Copy every one of the records below verbatim, line for line, keeping the wording, punctuation and spacing unchanged.
━━━━━━━━━━━━━━━━━━━━
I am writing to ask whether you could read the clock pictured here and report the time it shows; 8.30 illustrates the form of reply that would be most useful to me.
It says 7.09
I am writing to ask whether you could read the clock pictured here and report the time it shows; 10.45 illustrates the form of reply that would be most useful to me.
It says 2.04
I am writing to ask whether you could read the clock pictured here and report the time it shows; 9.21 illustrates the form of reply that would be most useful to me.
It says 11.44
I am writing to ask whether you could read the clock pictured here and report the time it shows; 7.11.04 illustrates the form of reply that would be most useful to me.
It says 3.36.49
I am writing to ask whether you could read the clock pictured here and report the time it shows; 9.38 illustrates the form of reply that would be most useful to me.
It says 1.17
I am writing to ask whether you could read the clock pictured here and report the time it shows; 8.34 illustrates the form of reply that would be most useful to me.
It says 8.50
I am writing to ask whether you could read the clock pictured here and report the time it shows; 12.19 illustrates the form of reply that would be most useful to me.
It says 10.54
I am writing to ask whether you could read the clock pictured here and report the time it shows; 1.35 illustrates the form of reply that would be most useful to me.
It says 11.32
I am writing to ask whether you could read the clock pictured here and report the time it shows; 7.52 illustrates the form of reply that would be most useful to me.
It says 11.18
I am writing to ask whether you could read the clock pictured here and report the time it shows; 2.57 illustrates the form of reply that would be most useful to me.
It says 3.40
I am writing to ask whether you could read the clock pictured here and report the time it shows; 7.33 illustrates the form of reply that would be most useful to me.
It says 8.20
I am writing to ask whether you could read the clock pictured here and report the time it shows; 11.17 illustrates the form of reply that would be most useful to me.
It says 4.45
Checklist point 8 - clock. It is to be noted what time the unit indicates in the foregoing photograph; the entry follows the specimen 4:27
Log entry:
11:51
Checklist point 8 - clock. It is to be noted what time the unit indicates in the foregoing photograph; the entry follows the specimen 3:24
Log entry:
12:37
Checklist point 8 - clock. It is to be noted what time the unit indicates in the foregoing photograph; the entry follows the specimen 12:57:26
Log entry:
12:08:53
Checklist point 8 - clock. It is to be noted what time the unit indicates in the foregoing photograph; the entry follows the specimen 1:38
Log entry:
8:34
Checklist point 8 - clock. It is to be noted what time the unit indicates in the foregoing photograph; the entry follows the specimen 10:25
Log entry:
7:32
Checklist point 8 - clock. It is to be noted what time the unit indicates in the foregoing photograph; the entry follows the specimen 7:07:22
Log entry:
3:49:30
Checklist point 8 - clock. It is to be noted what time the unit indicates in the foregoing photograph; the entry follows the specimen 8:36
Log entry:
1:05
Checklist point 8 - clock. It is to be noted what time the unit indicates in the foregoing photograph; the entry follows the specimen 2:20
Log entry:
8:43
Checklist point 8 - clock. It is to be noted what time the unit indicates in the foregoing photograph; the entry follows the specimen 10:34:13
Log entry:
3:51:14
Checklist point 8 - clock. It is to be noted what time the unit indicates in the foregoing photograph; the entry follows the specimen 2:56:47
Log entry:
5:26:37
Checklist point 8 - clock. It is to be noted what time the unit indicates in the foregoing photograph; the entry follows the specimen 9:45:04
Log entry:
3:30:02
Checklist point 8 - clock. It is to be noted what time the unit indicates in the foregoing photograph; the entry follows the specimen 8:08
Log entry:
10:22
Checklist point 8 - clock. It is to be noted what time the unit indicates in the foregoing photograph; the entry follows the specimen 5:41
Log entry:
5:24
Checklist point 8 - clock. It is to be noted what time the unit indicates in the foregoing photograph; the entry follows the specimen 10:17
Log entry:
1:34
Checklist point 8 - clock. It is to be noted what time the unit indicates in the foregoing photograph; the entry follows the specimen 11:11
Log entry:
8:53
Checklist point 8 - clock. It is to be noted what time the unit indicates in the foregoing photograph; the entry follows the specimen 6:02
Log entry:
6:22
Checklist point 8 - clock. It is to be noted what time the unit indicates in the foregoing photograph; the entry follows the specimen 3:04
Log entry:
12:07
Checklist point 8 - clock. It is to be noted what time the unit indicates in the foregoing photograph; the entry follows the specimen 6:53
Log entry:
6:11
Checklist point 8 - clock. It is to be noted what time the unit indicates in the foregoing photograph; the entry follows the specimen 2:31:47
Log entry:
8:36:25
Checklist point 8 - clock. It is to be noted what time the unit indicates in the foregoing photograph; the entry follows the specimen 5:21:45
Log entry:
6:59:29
━━━━━━━━━━━━━━━━━━━━
▶ [Reply to the exercise]:
I am writing to ask whether you could read the clock pictured here and report the time it shows; 8.30 illustrates the form of reply that would be most useful to me.
It says 7.09
I am writing to ask whether you could read the clock pictured here and report the time it shows; 10.45 illustrates the form of reply that would be most useful to me.
It says 2.04
I am writing to ask whether you could read the clock pictured here and report the time it shows; 9.21 illustrates the form of reply that would be most useful to me.
It says 11.44
I am writing to ask whether you could read the clock pictured here and report the time it shows; 7.11.04 illustrates the form of reply that would be most useful to me.
It says 3.36.49
I am writing to ask whether you could read the clock pictured here and report the time it shows; 9.38 illustrates the form of reply that would be most useful to me.
It says 1.17
I am writing to ask whether you could read the clock pictured here and report the time it shows; 8.34 illustrates the form of reply that would be most useful to me.
It says 8.50
I am writing to ask whether you could read the clock pictured here and report the time it shows; 12.19 illustrates the form of reply that would be most useful to me.
It says 10.54
I am writing to ask whether you could read the clock pictured here and report the time it shows; 1.35 illustrates the form of reply that would be most useful to me.
It says 11.32
I am writing to ask whether you could read the clock pictured here and report the time it shows; 7.52 illustrates the form of reply that would be most useful to me.
It says 11.18
I am writing to ask whether you could read the clock pictured here and report the time it shows; 2.57 illustrates the form of reply that would be most useful to me.
It says 3.40
I am writing to ask whether you could read the clock pictured here and report the time it shows; 7.33 illustrates the form of reply that would be most useful to me.
It says 8.20
I am writing to ask whether you could read the clock pictured here and report the time it shows; 11.17 illustrates the form of reply that would be most useful to me.
It says 4.45
Checklist point 8 - clock. It is to be noted what time the unit indicates in the foregoing photograph; the entry follows the specimen 4:27
Log entry:
11:51
Checklist point 8 - clock. It is to be noted what time the unit indicates in the foregoing photograph; the entry follows the specimen 3:24
Log entry:
12:37
Checklist point 8 - clock. It is to be noted what time the unit indicates in the foregoing photograph; the entry follows the specimen 12:57:26
Log entry:
12:08:53
Checklist point 8 - clock. It is to be noted what time the unit indicates in the foregoing photograph; the entry follows the specimen 1:38
Log entry:
8:34
Checklist point 8 - clock. It is to be noted what time the unit indicates in the foregoing photograph; the entry follows the specimen 10:25
Log entry:
7:32
Checklist point 8 - clock. It is to be noted what time the unit indicates in the foregoing photograph; the entry follows the specimen 7:07:22
Log entry:
3:49:30
Checklist point 8 - clock. It is to be noted what time the unit indicates in the foregoing photograph; the entry follows the specimen 8:36
Log entry:
1:05
Checklist point 8 - clock. It is to be noted what time the unit indicates in the foregoing photograph; the entry follows the specimen 2:20
Log entry:
8:43
Checklist point 8 - clock. It is to be noted what time the unit indicates in the foregoing photograph; the entry follows the specimen 10:34:13
Log entry:
3:51:14
Checklist point 8 - clock. It is to be noted what time the unit indicates in the foregoing photograph; the entry follows the specimen 2:56:47
Log entry:
5:26:37
Checklist point 8 - clock. It is to be noted what time the unit indicates in the foregoing photograph; the entry follows the specimen 9:45:04
Log entry:
3:30:02
Checklist point 8 - clock. It is to be noted what time the unit indicates in the foregoing photograph; the entry follows the specimen 8:08
Log entry:
10:22
Checklist point 8 - clock. It is to be noted what time the unit indicates in the foregoing photograph; the entry follows the specimen 5:41
Log entry:
5:24
Checklist point 8 - clock. It is to be noted what time the unit indicates in the foregoing photograph; the entry follows the specimen 10:17
Log entry:
1:34
Checklist point 8 - clock. It is to be noted what time the unit indicates in the foregoing photograph; the entry follows the specimen 11:11
Log entry:
8:53
Checklist point 8 - clock. It is to be noted what time the unit indicates in the foregoing photograph; the entry follows the specimen 6:02
Log entry:
6:22
Checklist point 8 - clock. It is to be noted what time the unit indicates in the foregoing photograph; the entry follows the specimen 3:04
Log entry:
12:07
Checklist point 8 - clock. It is to be noted what time the unit indicates in the foregoing photograph; the entry follows the specimen 6:53
Log entry:
6:11
Checklist point 8 - clock. It is to be noted what time the unit indicates in the foregoing photograph; the entry follows the specimen 2:31:47
Log entry:
8:36:25
Checklist point 8 - clock. It is to be noted what time the unit indicates in the foregoing photograph; the entry follows the specimen 5:21:45
Log entry:
6:59:29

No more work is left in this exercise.